Socket 939時代までのAMD CPUのブランド別推移

Socket 939時代までのAMD CPUのブランド別推移

 話をAthlon 64に戻そう。そんなわけで、デスクトップ向けはしばらくSocket 754のAthlon 64でしのいでいたAMDだが、2004年になってようやく、DDRメモリー2チャンネルのSocket 939の製品を投入する。この結果、デスクトップ向けにはSocket 754とSocket 939の製品が混在することになる。この状況に輪をかけてややこしくしたのが「Sempron」である。

 AMDは「K7アーキテクチャー」(Athlon)の時代、メインストリーム向けの「Athlon」と、バリュー向けの「Duron」ブランドで製品を投入する。だがDuronは最終的に成功せず、撤退を余儀なくされた。SempronはこのDuronの後継というべきポジションのCPUであるが、当初はK7アーキテクチャーのSempronがまず投入され、すぐにK8アーキテクチャーのSempronも投入された。

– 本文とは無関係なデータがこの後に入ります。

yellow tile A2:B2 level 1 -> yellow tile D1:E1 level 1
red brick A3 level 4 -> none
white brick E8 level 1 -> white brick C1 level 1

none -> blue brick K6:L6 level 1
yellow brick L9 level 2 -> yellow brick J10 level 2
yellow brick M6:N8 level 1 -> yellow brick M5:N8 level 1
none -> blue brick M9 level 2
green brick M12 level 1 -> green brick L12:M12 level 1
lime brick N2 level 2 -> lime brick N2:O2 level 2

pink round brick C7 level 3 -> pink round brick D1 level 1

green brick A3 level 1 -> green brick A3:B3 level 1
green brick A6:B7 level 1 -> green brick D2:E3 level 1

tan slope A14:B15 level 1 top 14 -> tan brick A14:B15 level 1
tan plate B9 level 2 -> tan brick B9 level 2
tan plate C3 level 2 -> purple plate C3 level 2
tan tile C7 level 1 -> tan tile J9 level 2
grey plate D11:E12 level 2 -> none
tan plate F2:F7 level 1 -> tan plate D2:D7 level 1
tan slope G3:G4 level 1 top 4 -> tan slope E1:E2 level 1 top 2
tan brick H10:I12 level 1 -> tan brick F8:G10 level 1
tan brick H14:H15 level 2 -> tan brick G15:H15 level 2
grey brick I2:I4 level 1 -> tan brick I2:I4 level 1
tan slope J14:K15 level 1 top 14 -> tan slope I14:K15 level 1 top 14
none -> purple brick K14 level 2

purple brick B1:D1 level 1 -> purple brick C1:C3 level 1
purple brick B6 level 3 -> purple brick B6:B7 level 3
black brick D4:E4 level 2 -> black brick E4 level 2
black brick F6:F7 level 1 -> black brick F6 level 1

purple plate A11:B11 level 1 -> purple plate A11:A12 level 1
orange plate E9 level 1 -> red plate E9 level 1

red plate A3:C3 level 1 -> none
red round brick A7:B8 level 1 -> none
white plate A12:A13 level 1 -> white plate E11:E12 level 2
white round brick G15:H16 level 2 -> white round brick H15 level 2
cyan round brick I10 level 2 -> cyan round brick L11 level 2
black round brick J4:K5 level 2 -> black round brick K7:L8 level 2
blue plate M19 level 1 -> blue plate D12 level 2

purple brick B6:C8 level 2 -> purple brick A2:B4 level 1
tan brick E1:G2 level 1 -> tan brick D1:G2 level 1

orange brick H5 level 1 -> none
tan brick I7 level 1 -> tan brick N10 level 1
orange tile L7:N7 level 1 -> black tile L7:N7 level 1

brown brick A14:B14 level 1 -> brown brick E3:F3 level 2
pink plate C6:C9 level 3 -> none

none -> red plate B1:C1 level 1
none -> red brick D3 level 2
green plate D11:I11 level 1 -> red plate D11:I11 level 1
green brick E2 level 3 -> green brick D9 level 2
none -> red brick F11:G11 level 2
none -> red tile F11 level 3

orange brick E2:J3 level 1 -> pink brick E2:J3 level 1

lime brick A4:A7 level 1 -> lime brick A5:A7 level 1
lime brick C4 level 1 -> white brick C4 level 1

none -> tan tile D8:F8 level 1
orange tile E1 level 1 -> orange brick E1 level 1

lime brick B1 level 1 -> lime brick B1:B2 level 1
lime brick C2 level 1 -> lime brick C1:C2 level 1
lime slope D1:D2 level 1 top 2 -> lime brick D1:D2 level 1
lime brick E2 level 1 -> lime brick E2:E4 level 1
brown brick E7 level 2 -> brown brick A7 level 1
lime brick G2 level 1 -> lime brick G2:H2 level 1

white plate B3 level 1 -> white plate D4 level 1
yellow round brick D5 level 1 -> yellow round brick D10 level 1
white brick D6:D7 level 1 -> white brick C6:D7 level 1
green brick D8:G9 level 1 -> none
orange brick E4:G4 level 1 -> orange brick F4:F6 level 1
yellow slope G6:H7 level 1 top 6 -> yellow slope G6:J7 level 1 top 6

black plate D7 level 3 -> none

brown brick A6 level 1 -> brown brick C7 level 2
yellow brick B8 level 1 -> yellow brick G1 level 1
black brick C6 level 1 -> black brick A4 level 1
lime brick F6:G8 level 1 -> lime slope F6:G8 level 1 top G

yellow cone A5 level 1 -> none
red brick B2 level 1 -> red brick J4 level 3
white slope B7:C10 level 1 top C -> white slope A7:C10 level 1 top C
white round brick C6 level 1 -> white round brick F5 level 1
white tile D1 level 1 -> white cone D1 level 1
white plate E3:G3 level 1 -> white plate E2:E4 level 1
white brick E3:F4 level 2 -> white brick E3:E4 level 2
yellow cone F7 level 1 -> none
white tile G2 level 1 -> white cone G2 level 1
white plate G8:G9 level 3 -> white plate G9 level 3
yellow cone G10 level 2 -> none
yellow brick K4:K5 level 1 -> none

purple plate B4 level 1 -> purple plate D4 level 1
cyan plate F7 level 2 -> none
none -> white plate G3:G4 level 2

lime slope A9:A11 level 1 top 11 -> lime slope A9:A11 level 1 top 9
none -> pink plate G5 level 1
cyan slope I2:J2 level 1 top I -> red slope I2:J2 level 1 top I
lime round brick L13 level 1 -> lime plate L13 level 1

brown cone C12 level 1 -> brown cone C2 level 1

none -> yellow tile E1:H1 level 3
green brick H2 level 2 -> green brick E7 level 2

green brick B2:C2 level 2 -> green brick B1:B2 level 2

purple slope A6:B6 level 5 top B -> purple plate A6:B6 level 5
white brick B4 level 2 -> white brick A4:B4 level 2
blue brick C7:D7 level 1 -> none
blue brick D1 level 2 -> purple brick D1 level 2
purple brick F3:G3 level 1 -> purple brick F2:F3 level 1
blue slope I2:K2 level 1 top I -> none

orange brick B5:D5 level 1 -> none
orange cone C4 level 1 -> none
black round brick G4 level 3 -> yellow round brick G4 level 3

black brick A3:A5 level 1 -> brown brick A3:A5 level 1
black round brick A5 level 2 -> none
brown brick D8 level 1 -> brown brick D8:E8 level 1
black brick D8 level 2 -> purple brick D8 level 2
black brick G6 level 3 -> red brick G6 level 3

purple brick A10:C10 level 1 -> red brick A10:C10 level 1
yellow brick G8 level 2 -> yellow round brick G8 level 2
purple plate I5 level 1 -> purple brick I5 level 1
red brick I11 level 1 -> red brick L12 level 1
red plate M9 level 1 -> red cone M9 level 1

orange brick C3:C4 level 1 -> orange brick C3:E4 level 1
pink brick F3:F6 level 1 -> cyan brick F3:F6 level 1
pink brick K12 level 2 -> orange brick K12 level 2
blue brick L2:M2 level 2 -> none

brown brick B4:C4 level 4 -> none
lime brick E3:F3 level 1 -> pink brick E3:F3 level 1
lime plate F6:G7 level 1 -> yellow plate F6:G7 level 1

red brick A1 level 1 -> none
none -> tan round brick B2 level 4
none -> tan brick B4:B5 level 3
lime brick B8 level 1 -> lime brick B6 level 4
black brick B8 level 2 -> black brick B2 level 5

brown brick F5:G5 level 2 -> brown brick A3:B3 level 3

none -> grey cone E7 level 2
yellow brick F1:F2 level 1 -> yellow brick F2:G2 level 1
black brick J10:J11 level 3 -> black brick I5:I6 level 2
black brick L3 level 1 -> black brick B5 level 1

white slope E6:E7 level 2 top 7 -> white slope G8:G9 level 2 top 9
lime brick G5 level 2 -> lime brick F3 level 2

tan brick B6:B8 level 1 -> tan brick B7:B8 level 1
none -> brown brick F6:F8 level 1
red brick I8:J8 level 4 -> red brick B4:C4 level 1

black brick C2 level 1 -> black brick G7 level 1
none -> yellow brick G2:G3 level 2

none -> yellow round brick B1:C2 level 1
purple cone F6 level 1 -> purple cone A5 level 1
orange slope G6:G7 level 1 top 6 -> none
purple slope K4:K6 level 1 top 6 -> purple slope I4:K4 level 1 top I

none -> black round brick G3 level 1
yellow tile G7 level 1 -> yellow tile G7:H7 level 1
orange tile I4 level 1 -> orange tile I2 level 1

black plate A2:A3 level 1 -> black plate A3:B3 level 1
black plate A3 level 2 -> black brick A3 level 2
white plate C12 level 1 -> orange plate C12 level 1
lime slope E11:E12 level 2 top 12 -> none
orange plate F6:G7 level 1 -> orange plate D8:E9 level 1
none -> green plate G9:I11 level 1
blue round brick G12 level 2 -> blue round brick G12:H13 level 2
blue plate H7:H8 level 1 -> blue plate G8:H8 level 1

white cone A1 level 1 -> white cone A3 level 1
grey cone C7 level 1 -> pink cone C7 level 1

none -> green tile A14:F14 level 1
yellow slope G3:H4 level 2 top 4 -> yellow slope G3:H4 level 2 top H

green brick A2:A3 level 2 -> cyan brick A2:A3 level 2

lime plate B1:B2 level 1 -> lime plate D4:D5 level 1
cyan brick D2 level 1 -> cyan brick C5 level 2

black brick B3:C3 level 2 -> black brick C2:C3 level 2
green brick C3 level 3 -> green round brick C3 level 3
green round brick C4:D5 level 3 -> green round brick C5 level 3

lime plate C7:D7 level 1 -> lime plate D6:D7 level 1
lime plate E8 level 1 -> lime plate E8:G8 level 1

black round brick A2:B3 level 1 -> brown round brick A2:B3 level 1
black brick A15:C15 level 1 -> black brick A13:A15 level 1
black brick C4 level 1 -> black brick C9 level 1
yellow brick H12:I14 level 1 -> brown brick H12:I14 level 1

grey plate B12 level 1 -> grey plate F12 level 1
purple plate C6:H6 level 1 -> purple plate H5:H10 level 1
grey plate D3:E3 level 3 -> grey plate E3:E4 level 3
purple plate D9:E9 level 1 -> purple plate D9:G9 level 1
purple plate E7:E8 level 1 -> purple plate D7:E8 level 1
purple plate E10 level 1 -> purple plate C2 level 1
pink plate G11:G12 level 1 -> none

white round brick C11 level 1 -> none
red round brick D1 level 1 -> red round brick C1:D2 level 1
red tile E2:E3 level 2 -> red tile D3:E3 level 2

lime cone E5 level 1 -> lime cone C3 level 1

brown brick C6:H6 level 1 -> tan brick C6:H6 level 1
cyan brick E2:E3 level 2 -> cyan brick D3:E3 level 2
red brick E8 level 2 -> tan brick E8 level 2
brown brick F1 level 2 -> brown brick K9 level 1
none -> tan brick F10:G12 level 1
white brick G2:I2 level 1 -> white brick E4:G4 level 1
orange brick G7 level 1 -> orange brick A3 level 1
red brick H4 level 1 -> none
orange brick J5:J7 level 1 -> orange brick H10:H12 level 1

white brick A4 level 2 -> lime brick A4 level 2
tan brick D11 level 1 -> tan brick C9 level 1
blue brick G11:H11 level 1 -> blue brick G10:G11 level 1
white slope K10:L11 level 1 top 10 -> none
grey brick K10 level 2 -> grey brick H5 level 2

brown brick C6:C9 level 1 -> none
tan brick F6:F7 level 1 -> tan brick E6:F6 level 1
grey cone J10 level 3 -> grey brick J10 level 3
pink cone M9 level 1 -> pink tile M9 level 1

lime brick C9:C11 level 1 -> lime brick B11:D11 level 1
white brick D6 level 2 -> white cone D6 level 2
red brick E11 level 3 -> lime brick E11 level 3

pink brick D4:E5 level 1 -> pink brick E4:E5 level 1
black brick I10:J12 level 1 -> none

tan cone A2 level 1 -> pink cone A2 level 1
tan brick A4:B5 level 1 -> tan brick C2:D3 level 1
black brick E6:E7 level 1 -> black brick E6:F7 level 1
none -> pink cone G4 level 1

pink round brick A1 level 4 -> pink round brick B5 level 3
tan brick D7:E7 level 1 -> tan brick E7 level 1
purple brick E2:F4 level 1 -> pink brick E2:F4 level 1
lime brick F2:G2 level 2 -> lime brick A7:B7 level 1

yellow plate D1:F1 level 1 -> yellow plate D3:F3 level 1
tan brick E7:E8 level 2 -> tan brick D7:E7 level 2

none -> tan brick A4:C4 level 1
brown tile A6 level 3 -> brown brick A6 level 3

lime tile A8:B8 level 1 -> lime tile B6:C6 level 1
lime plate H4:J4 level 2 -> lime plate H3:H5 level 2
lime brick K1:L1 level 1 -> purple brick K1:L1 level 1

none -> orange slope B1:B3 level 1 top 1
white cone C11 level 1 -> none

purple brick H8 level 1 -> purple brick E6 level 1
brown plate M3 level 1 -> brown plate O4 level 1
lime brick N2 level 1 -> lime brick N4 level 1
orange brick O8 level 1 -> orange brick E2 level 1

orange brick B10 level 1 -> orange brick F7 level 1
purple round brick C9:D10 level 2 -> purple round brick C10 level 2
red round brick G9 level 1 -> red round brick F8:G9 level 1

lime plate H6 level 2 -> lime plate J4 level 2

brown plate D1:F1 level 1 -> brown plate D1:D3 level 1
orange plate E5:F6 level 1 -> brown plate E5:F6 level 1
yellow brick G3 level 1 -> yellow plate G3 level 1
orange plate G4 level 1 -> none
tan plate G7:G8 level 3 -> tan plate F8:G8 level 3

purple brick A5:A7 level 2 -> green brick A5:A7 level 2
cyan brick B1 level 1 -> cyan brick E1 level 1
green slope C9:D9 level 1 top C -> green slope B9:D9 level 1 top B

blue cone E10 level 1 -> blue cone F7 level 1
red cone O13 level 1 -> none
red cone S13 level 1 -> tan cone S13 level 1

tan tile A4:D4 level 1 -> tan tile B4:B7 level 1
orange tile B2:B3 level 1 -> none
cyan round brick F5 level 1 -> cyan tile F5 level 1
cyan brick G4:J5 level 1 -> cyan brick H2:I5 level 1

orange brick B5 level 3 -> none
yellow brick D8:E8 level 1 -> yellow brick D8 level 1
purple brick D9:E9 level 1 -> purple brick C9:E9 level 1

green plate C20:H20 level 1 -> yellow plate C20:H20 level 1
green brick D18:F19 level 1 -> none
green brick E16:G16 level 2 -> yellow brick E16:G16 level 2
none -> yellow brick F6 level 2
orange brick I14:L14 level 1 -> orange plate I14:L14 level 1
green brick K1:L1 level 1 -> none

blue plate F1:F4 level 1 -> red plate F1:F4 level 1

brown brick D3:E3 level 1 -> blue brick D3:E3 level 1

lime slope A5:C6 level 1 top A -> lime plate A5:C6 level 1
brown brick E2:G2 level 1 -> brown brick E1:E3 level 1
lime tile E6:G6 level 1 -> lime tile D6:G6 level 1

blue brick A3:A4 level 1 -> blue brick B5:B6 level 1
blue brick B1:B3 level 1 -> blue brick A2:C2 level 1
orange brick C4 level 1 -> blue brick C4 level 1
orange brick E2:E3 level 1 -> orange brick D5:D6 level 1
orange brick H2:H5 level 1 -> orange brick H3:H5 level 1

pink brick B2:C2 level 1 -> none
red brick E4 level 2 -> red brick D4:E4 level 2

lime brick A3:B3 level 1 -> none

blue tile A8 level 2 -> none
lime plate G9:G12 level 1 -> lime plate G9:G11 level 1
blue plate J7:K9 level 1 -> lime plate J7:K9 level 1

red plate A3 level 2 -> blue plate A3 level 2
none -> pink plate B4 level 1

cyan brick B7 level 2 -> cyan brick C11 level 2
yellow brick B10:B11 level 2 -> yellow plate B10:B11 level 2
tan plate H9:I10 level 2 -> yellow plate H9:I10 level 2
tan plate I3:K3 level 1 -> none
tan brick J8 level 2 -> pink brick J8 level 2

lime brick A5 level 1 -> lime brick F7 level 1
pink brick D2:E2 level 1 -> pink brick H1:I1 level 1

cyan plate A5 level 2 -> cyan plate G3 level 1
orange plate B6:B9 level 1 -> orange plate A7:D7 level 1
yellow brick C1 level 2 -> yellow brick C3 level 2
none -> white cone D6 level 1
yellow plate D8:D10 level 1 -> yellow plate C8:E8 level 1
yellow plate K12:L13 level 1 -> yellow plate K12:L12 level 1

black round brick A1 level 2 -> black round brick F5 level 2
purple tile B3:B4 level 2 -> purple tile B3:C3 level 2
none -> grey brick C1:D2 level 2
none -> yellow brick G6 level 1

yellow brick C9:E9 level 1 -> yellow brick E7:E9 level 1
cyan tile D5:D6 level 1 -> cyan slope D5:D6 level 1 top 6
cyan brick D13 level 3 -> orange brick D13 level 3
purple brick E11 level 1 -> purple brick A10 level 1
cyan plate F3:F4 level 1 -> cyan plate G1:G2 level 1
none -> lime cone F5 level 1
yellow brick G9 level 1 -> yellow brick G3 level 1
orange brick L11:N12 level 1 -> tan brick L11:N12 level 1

 しかも、K7のSempronとK8のSempronが同じモデルナンバーを持つというケースまであり、かなりの混乱を招いた。SempronのK8版は当初Socket 754で投入され、この時点では「メインストリーム=Socket 939、バリュー=Socket 754」という、一応は論理的に正しい製品のセグメント分けがあった。ところが、この区分けもSocket 939版のSempronが投入されて崩壊する。要するに、DDRメモリーの世代のAMDのデスクトップ向けプロセッサーは「激しく混乱していた」と総括しても、そう間違っていないほどの状況だった。

 とはいえ、混乱の中でもデュアルコアの「Athlon 64 X2」を投入するなど進化もしていたし、また製造プロセスの観点でも、130nm SOIに続き90nm SOIの製品が投入された。プロセスは細かくリビジョンアップが繰り返され、そのたびに少しずつ省電力化・高速化が進んでいた。単に標準製品のみならず、低消費電力版なども投入され、この結果、同じ動作周波数でもTDPが複数用意される事もあった(2GHz動作の「Athlon 64 X2 3800+」の場合、35W/65W/89Wの3種類が存在する)。


Scoket AM2でラインナップを整理

AMDの製品ブランド別ロードマップ

 混乱したラインナップが整理されるのは、2006年5月である。AMDは従来のSocket 754/939/940に代わり、新しい「Socket AM2」を投入する。ピン数的には940ピンだが、従来のSocket 940との互換性はない。Socket AM2はDDR2メモリーをサポートしたCPU向けとなっており、これにあわせてOpteron向けも、1207ピンの「Socket F」(1207ピン)に変わった。

 このSocket AM2は、Athlon 64 FX/Athlon 64 X2/Athlon 64/Sempronのすべてに共通のソケット形状で、その登場でやっとプラットフォームが統一化されたことになる。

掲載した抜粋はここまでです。